L.L. Bean filed suits against companies who advertise on Claria, including Nordstrom, JC Penney, Atkins Nutritionals and Gevalia Kaffee, a division of Kraft Foods. ClickZ: L.L. Bean Sues Other Marketers for Claria Pop-Ups

In the complaints, L.L. Bean accuses the defendants of infringing on its trademark by confusing consumers, engaging in unfair competition, using false advertising, diluting its trademark, and enriching themselves unjustly. The company also claims its Web site was trespassed upon and effectively altered, because of the pop-up ads. L.L. Bean cites federal, state and common law.

L.L. Bean is also a party to a pending consolidated suit against Claria.
Like Claria, WhenU, another adware vendor, has been targeted in lawsuits by website publishers. Last year, three courts decided cases against WhenU. Two decided in favor of WhenU (U-Haul v. WhenU and Wells Fargo v. WhenU). One granted a preliminary injunction against WhenU and advertiser VisionDirect on trademark grounds.
The two rulings which favored WhenU were suits only against WhenU. Neither court found that the WhenU software did not constitute a use in commerce of trademarks, so WhenU could not be infringing. Unlike search engine keywords, WhenU does not sell ads individual websites or search terms. Instead, advertisers can only buy placement over a wide range of websites and search keywords within a particular category, with no guarantee that ads will pop-up on any particular website. The U-Haul court focuses on the fact that WhenU does not sell placement on particular URLs. Rather than selling placement or keying ads to particular URLs, WhenU includes a URL in its directory for a “pure machine-linking function.”

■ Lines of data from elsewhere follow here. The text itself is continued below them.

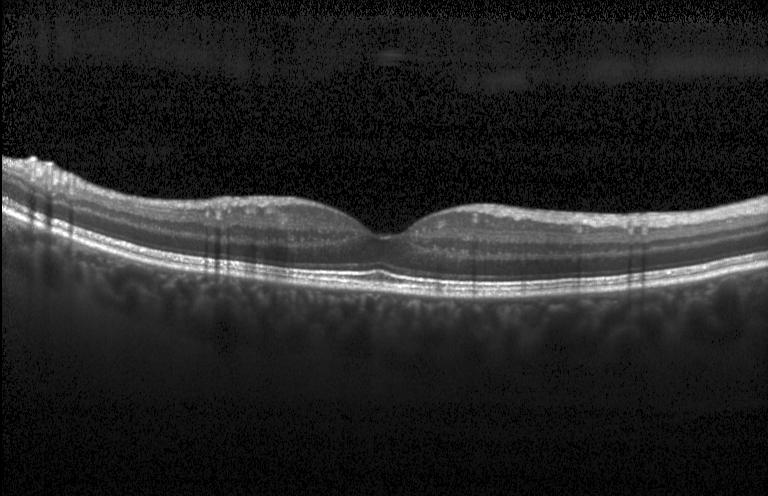 Diagnosis: no evidence of choroidal neovascularization, diabetic macular edema, or drusen.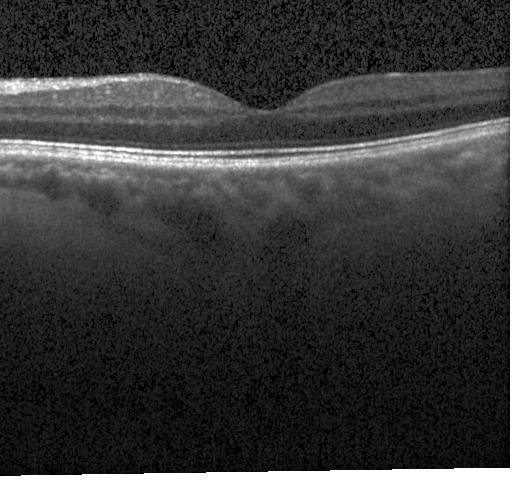 Spectral-domain optical coherence tomography. Horizontal scan through the fovea. Heidelberg Spectralis. Optical coherence tomography scan.
Dx: no evidence of choroidal neovascularization, diabetic macular edema, or drusen.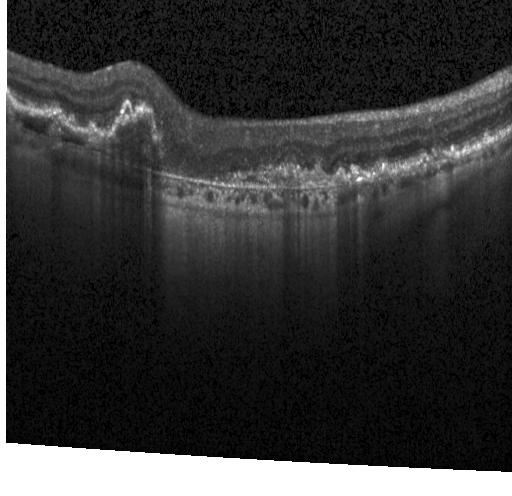

Retinal OCT cross-section
This B-scan demonstrates a choroidal neovascular membrane.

1-800 Contacts sued both WhenU and advertiser VisionDirect. 1-800 Contacts succeeded because the actions of VisionDirect (buying advertising on WhenU and registering the domain name www1800contacts.com) show that the company intended to Although WhenU’s SaveNow program is neither engineered nor intended to be used as a way to sell ads keyed to a particular trademark, VisionDirect nonetheless bought ads from WhenU with at least the hope that it might be able to use such ads to capitalize on the 1-800 Contacts reputation. Beyond just buying ads on WhenU, VisionDirect, demonstrated clear bad faith intent to use the 1-800 Contracts mark to divert business to its own website by registering the domain name www1800contacts.com.

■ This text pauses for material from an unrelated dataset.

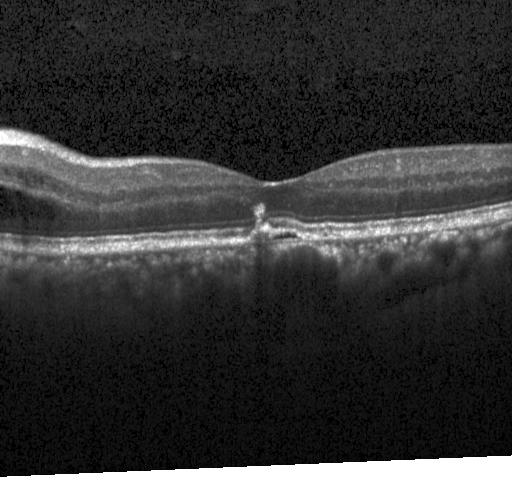 Spectral-domain optical coherence tomography, OCT B-scan, through the macula, Heidelberg Spectralis — The scan shows choroidal neovascularization.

Will advertisers be subject to lawsuits merely for purchasing contextual advertising on services like Claria’s GAIN or WhenU’s SaveNow? Absent an obvious showing of bad faith, is contextual advertising an actual cause of consumer confusion, or merely consumer-serving comparative advertising? Should web site publishers use litigation to prevent competitors from advertising “over” their sites to adware users?
This week is adware week here at IPTAblog, where we’ll be looking at the adware problem. In other words, I’ll be repurposing parts of a paper for the blog.